(Data under study)

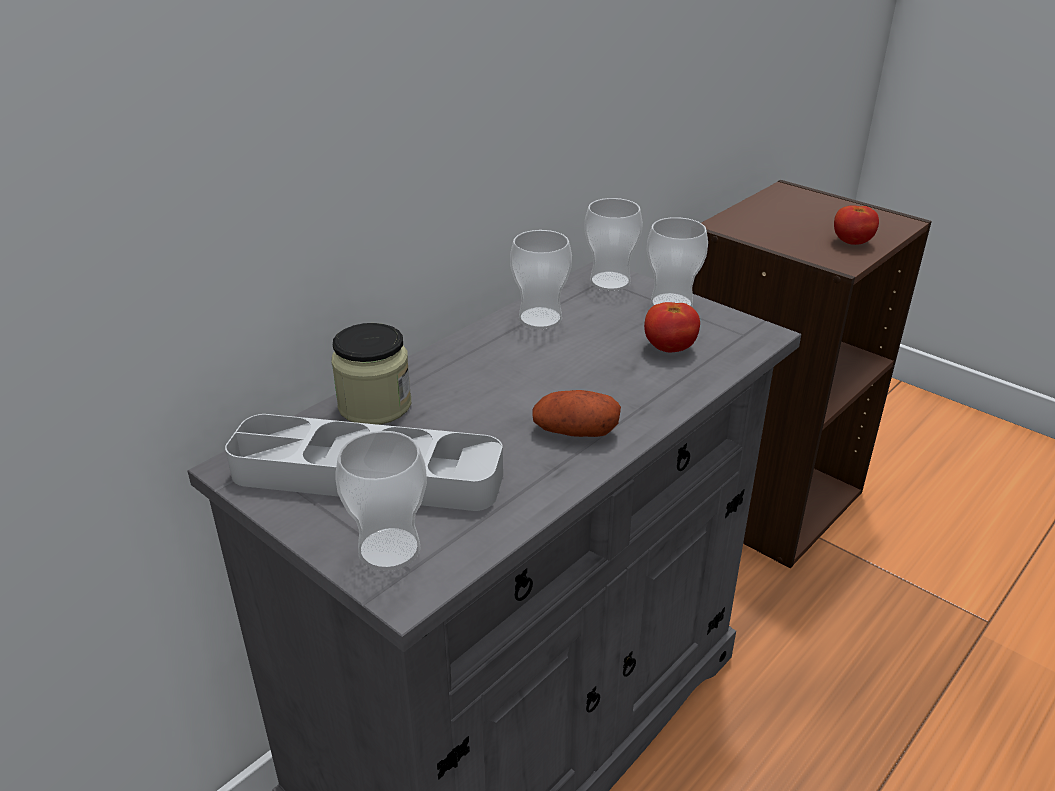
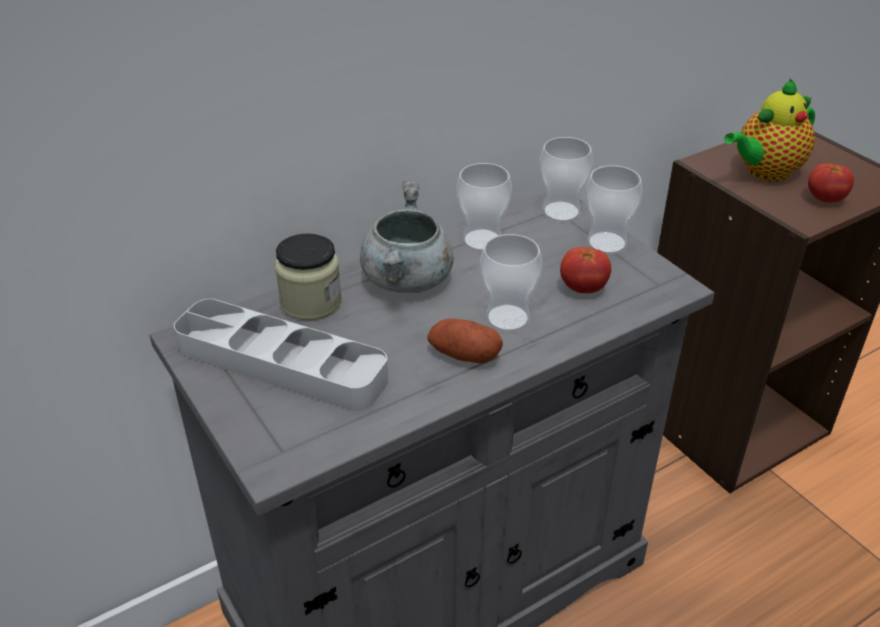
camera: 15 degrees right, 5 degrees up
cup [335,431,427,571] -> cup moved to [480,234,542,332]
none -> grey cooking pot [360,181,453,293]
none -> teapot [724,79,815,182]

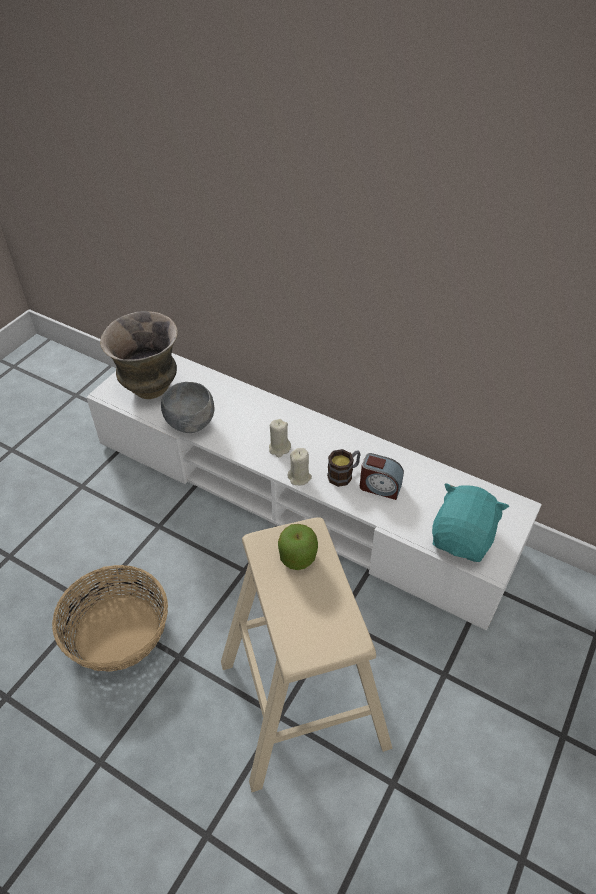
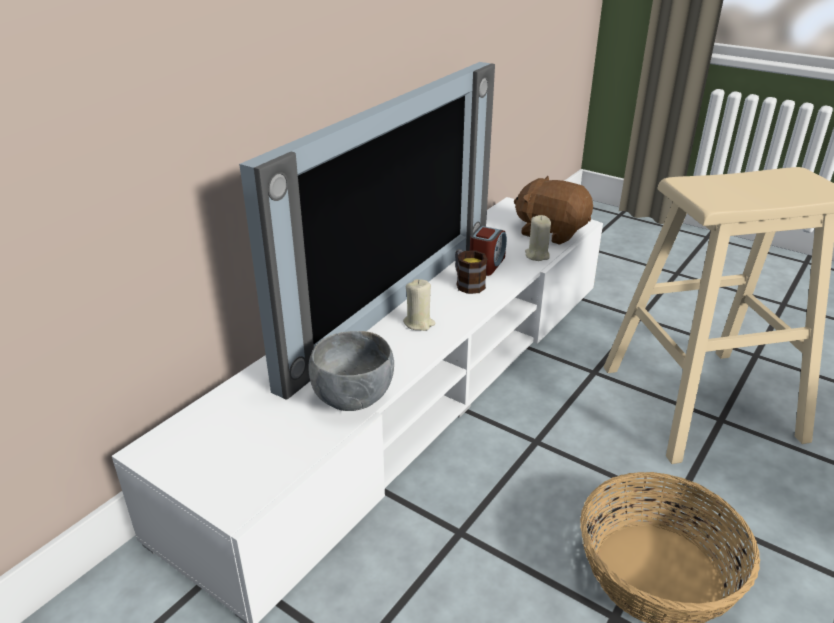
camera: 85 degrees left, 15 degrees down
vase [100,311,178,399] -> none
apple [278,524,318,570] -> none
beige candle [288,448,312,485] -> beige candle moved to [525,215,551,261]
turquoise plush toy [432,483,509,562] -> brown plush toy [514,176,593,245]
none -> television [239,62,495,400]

(Task to complete)
Every line that includes "moved" must be copied from the material above.

(Solved problem)
cup [335,431,427,571] -> cup moved to [480,234,542,332]
beige candle [288,448,312,485] -> beige candle moved to [525,215,551,261]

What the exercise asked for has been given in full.